Nova substituição: sai o Estado, entram autarquias
Uma das faces mais visíveis dos projetos-piloto é a descentralização de competências do Estado central para os municípios. O Governo começou por utilizar esta transferência de responsabilidades através do programa Aproximar que visa a reestruturação das Lojas do Cidadão e a abertura de Espaços do Cidadão, o seu alargamento no território e a passagem de competências para as autoridades locais que estão mais próximas dos cidadãos. Segundo dados oficiais do ministro do Adjunto e do Desenvolvimento Regional, que está a implementar esta mudança, já foram assinados 129 protocolos para estes espaços e 50 estão para ser assinados. Estes Espaços do Cidadão vão ocupar o mesmo espaço dos CTT ou espaços municipais e os funcionários são das Câmaras Municipais ou dos CTT.

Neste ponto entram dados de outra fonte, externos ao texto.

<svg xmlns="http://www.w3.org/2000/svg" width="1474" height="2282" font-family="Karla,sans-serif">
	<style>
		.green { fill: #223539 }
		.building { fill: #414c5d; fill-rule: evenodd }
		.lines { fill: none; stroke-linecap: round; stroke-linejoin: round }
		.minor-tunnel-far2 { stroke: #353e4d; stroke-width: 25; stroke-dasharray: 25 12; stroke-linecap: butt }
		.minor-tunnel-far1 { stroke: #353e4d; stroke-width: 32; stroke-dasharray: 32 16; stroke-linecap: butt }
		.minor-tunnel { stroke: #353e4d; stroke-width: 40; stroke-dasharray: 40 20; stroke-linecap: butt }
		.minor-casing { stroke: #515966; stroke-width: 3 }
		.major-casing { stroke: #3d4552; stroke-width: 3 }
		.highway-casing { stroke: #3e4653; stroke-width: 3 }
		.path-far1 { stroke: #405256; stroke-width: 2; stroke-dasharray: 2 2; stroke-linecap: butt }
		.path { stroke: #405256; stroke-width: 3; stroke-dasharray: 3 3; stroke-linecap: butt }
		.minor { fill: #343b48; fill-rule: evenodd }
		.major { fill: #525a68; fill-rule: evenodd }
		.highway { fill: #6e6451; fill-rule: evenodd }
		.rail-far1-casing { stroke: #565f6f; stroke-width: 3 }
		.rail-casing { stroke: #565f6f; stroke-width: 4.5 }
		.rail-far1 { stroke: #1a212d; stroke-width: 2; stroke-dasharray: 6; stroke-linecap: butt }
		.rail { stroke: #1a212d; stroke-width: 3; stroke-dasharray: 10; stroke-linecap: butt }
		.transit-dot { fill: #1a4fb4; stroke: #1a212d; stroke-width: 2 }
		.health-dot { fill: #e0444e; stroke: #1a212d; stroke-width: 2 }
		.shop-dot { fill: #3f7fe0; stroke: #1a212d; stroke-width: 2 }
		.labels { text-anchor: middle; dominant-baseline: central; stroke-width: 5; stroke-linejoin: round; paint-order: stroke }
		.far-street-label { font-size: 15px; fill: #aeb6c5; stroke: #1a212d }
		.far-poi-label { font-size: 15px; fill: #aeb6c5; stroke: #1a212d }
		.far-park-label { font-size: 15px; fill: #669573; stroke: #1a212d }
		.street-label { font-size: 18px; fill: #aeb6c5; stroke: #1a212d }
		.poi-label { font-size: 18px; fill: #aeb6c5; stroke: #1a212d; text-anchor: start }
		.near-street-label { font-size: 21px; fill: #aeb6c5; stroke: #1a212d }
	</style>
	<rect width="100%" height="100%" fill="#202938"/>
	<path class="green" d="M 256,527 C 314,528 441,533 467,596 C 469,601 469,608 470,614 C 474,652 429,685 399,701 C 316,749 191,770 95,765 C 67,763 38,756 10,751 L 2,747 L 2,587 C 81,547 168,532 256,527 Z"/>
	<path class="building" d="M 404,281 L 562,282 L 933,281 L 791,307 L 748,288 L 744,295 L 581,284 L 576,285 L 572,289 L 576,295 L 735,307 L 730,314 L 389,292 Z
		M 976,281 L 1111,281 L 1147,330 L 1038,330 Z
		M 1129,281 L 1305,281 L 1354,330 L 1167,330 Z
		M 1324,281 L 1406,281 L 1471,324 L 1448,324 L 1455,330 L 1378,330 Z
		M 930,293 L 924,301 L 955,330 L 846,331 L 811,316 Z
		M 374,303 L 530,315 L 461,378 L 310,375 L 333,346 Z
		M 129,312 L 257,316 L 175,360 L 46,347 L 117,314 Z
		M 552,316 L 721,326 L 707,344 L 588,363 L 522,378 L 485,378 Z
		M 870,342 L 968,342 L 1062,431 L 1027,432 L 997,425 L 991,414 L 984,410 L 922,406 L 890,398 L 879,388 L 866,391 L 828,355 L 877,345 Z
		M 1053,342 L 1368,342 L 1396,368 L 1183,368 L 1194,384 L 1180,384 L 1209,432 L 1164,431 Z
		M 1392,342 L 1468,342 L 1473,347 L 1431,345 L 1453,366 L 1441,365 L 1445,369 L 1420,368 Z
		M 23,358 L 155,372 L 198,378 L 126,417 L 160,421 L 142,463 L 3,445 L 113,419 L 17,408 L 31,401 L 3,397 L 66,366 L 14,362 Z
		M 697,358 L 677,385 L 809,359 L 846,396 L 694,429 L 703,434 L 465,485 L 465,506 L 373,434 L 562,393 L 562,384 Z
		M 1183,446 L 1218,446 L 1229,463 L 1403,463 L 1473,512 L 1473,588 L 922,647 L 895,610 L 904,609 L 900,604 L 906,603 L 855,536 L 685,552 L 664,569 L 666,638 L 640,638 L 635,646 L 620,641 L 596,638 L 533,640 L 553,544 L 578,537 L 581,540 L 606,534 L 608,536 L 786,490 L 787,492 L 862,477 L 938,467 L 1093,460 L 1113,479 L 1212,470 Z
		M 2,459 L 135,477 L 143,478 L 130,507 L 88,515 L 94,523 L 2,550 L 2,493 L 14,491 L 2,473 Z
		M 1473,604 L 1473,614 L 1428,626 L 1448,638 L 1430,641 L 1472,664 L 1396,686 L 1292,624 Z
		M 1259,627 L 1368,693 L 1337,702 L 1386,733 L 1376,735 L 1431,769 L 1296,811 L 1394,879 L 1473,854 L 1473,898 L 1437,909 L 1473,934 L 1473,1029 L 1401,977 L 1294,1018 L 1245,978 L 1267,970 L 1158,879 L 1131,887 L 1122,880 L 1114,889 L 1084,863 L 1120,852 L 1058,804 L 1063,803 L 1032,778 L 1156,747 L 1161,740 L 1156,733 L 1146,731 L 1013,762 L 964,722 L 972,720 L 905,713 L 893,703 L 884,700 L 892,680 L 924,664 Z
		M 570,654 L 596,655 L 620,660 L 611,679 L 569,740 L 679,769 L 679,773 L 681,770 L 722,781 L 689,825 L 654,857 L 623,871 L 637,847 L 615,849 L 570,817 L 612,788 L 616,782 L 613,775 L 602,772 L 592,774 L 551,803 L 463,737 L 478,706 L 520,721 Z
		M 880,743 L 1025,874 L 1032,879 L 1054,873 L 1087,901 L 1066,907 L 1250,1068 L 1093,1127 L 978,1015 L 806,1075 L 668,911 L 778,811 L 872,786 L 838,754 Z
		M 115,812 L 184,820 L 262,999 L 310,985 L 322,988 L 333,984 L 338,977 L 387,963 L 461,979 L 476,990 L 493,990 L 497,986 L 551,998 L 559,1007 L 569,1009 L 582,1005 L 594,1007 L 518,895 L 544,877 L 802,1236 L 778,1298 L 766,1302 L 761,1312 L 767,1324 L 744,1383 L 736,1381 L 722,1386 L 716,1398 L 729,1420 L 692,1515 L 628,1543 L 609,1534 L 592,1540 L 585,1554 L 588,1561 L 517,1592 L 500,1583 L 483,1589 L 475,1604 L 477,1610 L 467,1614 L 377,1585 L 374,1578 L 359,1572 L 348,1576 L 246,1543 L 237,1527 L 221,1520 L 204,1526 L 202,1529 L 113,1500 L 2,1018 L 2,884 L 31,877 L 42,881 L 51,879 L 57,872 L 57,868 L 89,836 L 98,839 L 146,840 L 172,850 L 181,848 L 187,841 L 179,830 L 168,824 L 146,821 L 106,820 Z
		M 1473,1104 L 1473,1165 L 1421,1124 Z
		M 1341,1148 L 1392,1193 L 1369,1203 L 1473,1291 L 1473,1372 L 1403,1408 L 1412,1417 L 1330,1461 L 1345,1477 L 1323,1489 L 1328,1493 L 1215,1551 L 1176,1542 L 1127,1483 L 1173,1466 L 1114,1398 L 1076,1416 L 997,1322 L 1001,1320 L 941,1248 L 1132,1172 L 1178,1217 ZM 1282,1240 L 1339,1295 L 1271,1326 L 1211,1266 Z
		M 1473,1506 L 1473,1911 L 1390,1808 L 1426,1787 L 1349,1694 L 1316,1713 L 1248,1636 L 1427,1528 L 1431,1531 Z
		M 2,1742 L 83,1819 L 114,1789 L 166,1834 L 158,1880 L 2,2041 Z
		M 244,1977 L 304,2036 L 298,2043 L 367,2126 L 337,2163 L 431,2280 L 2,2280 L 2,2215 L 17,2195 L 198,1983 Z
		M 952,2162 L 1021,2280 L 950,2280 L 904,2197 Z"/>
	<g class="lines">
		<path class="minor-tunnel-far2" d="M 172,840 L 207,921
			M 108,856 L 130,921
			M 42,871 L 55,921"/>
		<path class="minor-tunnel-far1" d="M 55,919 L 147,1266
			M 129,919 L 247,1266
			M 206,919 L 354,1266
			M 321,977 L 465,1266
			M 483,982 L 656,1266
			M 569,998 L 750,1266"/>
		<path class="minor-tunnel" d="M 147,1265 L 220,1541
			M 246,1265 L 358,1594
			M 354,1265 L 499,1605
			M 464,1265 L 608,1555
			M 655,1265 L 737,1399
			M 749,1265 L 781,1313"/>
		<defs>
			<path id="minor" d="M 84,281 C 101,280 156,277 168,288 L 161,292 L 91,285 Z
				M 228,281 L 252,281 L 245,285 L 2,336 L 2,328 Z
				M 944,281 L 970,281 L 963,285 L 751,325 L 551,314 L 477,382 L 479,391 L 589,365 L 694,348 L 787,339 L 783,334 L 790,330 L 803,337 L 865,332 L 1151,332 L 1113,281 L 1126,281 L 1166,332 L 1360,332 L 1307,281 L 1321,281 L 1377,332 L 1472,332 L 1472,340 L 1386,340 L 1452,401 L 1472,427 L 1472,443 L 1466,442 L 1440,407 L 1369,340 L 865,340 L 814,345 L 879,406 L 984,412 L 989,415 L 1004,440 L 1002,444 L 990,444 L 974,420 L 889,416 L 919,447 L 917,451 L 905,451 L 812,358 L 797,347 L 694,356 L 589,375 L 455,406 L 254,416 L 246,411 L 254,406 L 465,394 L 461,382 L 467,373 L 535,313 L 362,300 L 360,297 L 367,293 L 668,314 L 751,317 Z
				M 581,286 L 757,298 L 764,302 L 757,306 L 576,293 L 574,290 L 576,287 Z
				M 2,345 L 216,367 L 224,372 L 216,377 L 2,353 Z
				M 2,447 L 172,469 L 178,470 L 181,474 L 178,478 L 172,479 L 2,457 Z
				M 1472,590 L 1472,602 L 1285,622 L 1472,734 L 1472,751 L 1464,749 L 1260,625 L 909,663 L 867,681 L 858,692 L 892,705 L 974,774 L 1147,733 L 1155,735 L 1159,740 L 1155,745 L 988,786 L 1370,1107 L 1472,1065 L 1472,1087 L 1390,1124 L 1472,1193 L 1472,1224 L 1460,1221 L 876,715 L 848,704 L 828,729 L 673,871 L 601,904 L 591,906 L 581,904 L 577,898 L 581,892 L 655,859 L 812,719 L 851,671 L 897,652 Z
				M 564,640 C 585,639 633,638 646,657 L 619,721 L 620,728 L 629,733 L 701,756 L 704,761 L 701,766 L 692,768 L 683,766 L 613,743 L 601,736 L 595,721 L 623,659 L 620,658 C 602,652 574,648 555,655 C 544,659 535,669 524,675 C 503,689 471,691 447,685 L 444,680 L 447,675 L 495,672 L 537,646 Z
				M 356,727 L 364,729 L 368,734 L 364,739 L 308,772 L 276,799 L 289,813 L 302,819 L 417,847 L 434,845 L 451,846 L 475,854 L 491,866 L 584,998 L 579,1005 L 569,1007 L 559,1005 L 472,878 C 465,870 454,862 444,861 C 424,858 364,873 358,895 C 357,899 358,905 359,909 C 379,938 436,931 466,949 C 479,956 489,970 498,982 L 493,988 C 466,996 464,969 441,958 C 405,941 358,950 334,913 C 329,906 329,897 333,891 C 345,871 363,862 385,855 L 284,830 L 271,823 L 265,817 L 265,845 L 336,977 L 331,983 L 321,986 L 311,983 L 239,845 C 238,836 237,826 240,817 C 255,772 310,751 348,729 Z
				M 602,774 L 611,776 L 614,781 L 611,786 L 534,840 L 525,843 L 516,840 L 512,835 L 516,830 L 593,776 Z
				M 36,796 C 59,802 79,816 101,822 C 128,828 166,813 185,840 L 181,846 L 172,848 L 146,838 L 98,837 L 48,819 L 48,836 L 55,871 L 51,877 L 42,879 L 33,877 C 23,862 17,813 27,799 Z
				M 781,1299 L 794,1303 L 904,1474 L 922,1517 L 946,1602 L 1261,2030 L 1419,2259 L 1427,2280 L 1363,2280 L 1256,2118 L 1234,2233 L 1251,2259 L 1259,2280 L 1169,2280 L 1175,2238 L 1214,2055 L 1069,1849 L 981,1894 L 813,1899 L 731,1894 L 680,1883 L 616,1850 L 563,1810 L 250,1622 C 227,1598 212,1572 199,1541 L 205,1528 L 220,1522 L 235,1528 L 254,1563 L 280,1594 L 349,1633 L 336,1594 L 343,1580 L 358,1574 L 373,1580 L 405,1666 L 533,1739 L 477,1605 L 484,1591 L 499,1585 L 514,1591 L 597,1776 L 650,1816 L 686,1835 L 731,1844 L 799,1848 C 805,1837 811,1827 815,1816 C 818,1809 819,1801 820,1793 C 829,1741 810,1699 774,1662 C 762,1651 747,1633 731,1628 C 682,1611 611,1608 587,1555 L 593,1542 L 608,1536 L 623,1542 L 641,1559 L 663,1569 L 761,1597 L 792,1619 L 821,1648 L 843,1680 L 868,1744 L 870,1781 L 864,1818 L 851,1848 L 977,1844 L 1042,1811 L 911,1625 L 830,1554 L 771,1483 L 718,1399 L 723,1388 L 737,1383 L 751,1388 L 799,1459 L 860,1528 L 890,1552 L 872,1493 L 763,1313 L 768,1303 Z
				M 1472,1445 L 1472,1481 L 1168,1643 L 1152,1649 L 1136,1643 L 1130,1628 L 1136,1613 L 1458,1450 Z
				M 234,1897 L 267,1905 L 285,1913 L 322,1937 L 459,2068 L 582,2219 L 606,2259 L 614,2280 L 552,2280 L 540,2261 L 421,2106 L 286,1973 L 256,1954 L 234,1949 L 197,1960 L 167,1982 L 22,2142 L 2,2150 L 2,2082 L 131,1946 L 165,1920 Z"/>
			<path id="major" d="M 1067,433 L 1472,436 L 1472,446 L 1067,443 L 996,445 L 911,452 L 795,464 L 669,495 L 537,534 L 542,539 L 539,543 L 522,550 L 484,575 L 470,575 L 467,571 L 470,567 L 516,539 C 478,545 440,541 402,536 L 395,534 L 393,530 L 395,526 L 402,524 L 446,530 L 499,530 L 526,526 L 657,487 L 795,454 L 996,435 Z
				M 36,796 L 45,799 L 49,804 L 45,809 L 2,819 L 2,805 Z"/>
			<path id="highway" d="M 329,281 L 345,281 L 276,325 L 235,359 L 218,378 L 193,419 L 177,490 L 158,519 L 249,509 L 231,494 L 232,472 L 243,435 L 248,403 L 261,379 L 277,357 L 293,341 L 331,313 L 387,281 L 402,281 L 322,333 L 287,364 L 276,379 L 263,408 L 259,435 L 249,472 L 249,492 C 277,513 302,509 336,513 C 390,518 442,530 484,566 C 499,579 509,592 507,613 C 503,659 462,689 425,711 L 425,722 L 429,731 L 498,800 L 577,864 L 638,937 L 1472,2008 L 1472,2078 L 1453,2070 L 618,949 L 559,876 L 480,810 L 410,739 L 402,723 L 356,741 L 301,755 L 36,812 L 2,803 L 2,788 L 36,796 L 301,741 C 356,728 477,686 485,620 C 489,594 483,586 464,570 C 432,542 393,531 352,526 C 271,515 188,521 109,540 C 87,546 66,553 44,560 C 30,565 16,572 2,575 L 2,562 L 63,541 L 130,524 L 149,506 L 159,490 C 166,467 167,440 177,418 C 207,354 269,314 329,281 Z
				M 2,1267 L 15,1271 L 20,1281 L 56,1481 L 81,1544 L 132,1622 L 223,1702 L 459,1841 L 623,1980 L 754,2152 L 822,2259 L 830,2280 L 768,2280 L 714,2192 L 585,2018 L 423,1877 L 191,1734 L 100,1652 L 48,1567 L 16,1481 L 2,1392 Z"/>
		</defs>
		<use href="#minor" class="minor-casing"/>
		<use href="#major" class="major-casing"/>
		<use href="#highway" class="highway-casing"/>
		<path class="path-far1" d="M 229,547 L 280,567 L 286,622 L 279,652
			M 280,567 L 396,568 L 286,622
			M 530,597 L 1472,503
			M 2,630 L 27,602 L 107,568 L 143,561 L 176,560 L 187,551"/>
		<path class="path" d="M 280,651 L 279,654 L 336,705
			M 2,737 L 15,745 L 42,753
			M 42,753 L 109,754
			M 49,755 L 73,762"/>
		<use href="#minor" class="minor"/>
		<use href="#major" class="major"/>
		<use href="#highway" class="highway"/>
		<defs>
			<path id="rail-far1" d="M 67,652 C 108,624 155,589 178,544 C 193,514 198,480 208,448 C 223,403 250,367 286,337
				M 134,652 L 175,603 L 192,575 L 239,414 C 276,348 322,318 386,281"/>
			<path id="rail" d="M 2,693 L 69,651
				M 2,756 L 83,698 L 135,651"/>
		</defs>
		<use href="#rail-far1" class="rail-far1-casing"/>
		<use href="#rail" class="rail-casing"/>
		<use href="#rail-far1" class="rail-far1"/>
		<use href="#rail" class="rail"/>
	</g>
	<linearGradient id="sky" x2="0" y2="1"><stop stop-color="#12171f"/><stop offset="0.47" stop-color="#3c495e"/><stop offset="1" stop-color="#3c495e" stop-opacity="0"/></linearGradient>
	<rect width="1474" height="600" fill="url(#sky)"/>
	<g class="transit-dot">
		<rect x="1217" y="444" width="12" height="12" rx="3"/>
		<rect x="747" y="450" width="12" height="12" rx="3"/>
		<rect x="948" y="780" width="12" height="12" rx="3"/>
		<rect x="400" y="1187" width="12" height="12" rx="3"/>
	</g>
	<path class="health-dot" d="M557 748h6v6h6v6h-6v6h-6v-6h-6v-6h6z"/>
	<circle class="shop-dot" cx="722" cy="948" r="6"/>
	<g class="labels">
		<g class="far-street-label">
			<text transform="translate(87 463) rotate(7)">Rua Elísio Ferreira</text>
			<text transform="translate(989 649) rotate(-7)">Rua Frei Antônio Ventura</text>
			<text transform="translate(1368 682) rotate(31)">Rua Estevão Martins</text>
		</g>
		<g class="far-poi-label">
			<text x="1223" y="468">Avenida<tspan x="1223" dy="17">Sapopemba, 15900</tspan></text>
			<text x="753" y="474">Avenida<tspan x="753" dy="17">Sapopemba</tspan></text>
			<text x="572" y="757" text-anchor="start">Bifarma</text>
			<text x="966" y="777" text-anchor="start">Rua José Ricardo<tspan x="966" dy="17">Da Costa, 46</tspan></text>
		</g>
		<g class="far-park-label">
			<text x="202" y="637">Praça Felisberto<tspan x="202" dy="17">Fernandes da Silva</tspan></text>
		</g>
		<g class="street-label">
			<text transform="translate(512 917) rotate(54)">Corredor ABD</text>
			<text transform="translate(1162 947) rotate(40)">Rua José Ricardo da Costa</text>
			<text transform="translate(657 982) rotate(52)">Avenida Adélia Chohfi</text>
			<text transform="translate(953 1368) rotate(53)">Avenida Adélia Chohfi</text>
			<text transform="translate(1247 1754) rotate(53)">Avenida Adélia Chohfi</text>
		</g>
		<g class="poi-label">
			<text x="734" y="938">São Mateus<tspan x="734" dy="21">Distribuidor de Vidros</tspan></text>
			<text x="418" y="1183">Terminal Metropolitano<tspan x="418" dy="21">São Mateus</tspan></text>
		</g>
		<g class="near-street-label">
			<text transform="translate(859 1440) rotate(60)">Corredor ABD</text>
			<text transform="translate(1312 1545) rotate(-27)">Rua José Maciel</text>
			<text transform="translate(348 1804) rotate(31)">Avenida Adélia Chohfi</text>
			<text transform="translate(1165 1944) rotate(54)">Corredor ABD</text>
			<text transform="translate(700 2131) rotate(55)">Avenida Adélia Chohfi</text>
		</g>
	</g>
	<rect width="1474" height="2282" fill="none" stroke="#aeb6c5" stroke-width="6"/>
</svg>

Agora, com a mesma estratégia do Aproximar, o Executivo está a proceder à descentralização de competências nas áreas da Educação, Saúde e Cultura, negociando estas medidas com vários municípios. A área mais avançada é a Educação, que conta já com 13 municípios – Águeda, Amadora, Batalha, Cascais, Crato, Matosinhos, Óbidos, Oeiras, Oliveira de Azeméis, Oliveira do Bairro, Souselo, Vila de Rei e Vila Nova de Famalicão – que no próximo mês de setembro terão escolas geridas por si. Estes municípios vão assim poder decidir sobre a constituição das turmas, horários e calendário escolar, assim como definir a oferta de disciplinas na escola, desde que cumpram as metas curriculares definidas pelo Ministério da Educação. As assembleias municipais vão agora deliberar sobre o contrato destes municípios com o Estado, tendo sido Cascais o primeiro município a conseguir esta aprovação.
As responsabilidades na Saúde e na Cultura continuam a ser negociadas. Ao Observador, Álvaro Amaro, presidente da Câmara da Guarda, diz que até agora sempre tinha havido resistência por parte da administração central de fazer esta partilha de competências. “Custa-me perceber como é que os meus colegas do PS discordam disto, a não ser de um ponto de vista político”, refere o autarca social-democrata. A Guarda está em negociações para descentralizar as responsabilidades sobre o museu local que poderá passar para a autarquia. Amaro diz que se trata de “um processo” e que a partir do momento em que houver um contrato estabelecido, “não vai ser possível recuar”, mesmo que, no futuro, outro Governo pretenda retomar estas responsabilidades.